|Feb 2013: South Africa|
Doctors and Nurses join forces to address public health crises
Following recent media reports and government’s internal investigations into the country’s healthcare system, both SAMA and DENOSA met in Pretoria on Thursday 07 February 2013 to pave a way forward. Reports on alarming incidents at our hospitals are now appearing almost on a daily basis and are no doubt having a huge negative impact on the morale of health professionals who work at these facilities.
Most recent of these was yesterday’s report in the Sowetan on the death of more than 530 patients at Mankweng hospital in Limpopo within a space of four months. There has also been The Times expose of R1.4 billion reported to have been mismanaged by the Department of Health in the Eastern Cape. And then, of course, there were the many reports on the death of four babies at George Masebe hospital early this year and the subsequent march by the community to the hospital on Tuesday.
This also includes both the non-payment of health workers by the Gauteng’s Provincial Department of Health for the month of January as well as non-payment of R191 million worth of accruals by the Eastern Cape provincial department which date as far back as 2007.
Both organisations met and agreed that these unfortunate events have soured the relationship between healthcare professionals and communities, and that they will potentially overshadow the great strides that the Department of Health has made in bringing new changes and improvements in the country’s health sector. These have included the appointment of new CEOs and the positive impact from the expansion of the roll-out of ARVs and positive impact thereof.
With these latest developments in mind, both parties requested a meeting with the Minister of Health Dr Aaron Motsoaledi yesterday, as a matter of urgency, to look into these issues of concern as organisations representing health workers and to pave the way forward. Of major concern is that these incidents have damaged the relationship between health professionals and members of the communities who believe that the professionals are to blame for all the problems at the facilities.
It is our honest view that the problems only surfacing now in our health system are the symptoms of a bigger problem with the country’s healthcare system, doctors and nurses merely being the faces of this system.
These incidents point to the lack of a generally positive practice environment in our public health centres, which governments around the world should be committed to. In the South African case, almost all the eight pillars that make up the support of a Positive Practice Environment (PPE) in healthcare facilities are conspicuously absent, namely:
- Safety: Lacking security measures at health facilities affect both patients and workers, which is not a conducive environment.
- Supplies: The efficiency of depots needs to complement hospitals.
- Resources: Many hospitals operate without sufficient essential resources.
- Payment: Staff often has to stage some form of protests for payment.
- Education: Prior to the newly-formed Academy for CEOs, there were not too many opportunities for other management tiers.
- Support: There is not enough support for members to develop within their work areas.
- Equipment: Poor standard of infrastructure remains a challenge, which makes it even more difficult to cope with the number of patients who are served.
- Respect: generally, the lack of conducive environment for health workers affects negatively the manner professionals respect the profession.

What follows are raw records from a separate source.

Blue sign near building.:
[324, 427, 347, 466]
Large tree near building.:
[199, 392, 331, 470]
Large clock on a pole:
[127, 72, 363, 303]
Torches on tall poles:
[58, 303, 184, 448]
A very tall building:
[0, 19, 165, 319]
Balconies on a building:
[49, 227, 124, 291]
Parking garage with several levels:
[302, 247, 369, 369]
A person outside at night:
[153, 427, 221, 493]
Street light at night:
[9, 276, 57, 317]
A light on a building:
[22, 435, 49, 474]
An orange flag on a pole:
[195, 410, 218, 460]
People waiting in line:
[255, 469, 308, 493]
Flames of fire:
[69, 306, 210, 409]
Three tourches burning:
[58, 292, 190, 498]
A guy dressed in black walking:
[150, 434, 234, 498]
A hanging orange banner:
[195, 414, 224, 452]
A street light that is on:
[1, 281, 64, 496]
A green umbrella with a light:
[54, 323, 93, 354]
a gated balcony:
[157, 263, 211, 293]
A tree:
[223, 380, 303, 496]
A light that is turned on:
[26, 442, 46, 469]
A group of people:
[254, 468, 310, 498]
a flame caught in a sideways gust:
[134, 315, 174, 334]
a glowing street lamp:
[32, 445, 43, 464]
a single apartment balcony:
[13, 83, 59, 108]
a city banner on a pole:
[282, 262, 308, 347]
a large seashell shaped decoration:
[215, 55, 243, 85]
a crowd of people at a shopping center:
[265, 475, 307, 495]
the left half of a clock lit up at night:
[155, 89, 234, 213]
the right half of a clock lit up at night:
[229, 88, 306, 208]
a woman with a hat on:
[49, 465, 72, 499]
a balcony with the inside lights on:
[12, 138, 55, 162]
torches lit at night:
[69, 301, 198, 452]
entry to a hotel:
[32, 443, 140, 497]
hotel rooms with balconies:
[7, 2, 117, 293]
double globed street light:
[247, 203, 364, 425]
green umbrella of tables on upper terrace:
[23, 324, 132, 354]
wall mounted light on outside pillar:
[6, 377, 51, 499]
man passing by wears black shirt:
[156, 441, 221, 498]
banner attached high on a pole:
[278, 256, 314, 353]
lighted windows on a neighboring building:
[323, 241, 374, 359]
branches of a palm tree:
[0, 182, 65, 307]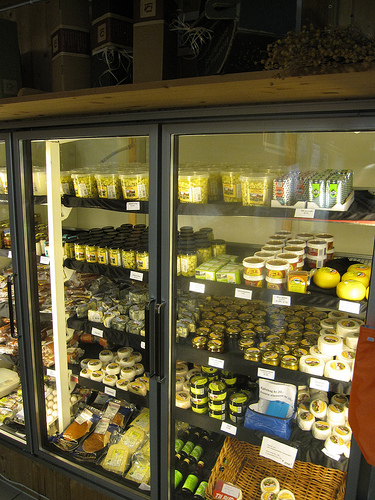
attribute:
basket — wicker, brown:
[212, 436, 348, 498]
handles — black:
[139, 296, 168, 388]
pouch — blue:
[246, 401, 291, 442]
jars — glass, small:
[193, 288, 334, 368]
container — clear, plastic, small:
[248, 227, 326, 292]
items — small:
[260, 475, 294, 500]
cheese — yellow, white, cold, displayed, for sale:
[325, 251, 372, 309]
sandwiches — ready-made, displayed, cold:
[67, 400, 119, 462]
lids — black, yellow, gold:
[189, 374, 225, 389]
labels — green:
[181, 476, 212, 497]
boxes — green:
[304, 164, 349, 211]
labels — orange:
[276, 187, 286, 197]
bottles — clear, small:
[69, 218, 222, 276]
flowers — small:
[258, 24, 374, 78]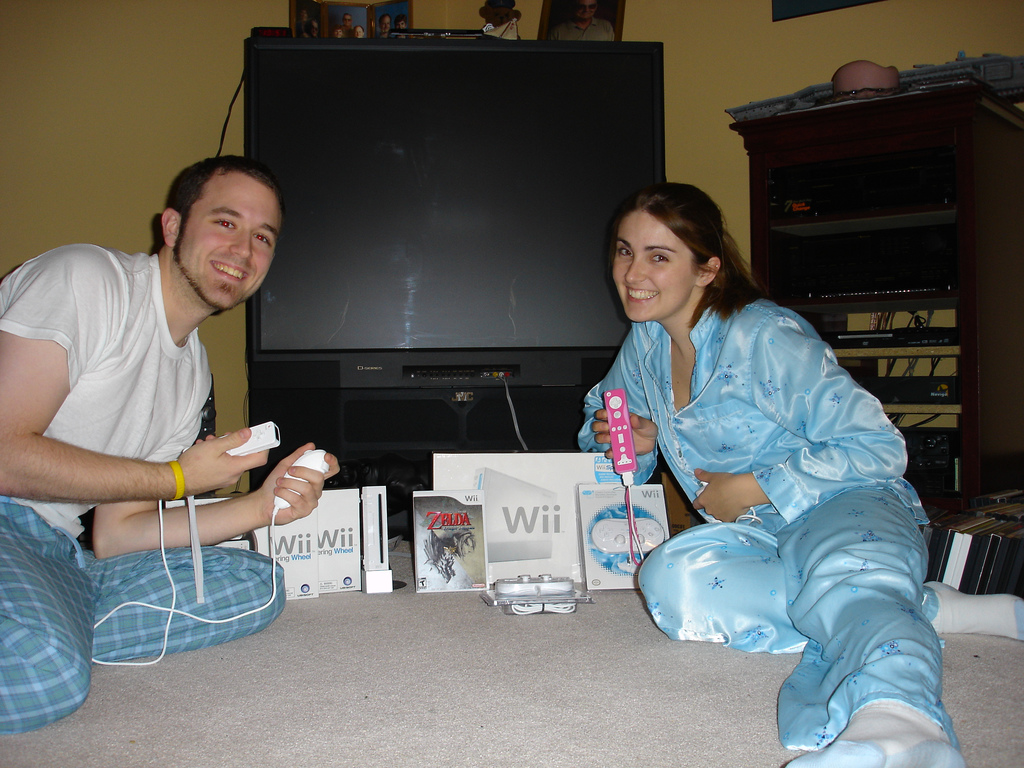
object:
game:
[413, 488, 484, 593]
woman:
[577, 179, 973, 768]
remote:
[600, 389, 638, 487]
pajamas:
[576, 299, 970, 768]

Our reading of the situation is that the health system is overwhelmed by the little and decaying resources that it has, and this is compounded by the increasing population figures where both nurse-to-patient and doctor-to-patient ratios are excessively high – not to mention the rising burden of disease factor. These are all taking their toll on the morale of fellow health workers.
– Campaign for a Positive Practice Environment (PPE)

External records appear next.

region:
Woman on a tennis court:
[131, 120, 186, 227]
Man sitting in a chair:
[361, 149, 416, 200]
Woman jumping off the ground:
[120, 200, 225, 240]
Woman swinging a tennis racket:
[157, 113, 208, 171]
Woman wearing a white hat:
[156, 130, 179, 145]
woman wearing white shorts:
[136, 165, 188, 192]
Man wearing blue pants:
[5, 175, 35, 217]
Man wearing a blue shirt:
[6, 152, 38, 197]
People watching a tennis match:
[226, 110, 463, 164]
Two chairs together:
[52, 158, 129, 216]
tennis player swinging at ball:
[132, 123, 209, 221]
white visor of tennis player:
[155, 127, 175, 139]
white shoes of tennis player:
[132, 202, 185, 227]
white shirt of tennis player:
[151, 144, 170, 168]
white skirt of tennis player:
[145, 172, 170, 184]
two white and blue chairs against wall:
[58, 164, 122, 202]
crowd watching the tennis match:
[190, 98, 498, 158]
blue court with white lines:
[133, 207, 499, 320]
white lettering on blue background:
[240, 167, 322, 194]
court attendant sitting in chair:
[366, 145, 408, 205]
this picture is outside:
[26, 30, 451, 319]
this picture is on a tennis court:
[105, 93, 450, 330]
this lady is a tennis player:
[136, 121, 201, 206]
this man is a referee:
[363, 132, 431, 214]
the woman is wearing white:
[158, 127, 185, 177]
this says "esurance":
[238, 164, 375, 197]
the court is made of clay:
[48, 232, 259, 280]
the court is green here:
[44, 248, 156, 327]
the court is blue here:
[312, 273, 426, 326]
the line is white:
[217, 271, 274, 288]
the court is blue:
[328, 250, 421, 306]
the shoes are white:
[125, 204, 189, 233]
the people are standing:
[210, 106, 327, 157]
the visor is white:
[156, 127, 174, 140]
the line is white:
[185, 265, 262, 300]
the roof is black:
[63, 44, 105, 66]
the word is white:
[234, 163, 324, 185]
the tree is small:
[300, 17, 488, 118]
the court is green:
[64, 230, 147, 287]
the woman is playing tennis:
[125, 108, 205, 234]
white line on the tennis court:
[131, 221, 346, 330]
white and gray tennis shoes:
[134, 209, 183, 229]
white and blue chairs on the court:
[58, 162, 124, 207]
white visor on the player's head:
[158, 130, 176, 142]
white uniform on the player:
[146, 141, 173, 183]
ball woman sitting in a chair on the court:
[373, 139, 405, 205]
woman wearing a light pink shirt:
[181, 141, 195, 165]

As a way forward, both organisations have agreed to work together by embarking on a campaign where all fellow health workers will be calling for a positive practice environment in our healthcare facilities. We believe that having a PPE in place will prepare the ground for implementation of the NHI, and will minimise the many medical-related litigation of negligence that fellow health workers face, and will make the health profession attractive once more.
Occupational Health and Safety will represent the first round of the campaign during which both parties and any interested stakeholders will join forces in calling for both physical and clinical safety in our facilities, regardless of their location.
Details on the roll-out of the campaign will be communicated with the media once it is concluded, and the campaign will be based solely on restoring the image of the healthcare profession.
Conclusion: Public expectations are high, but the system can’t meet them.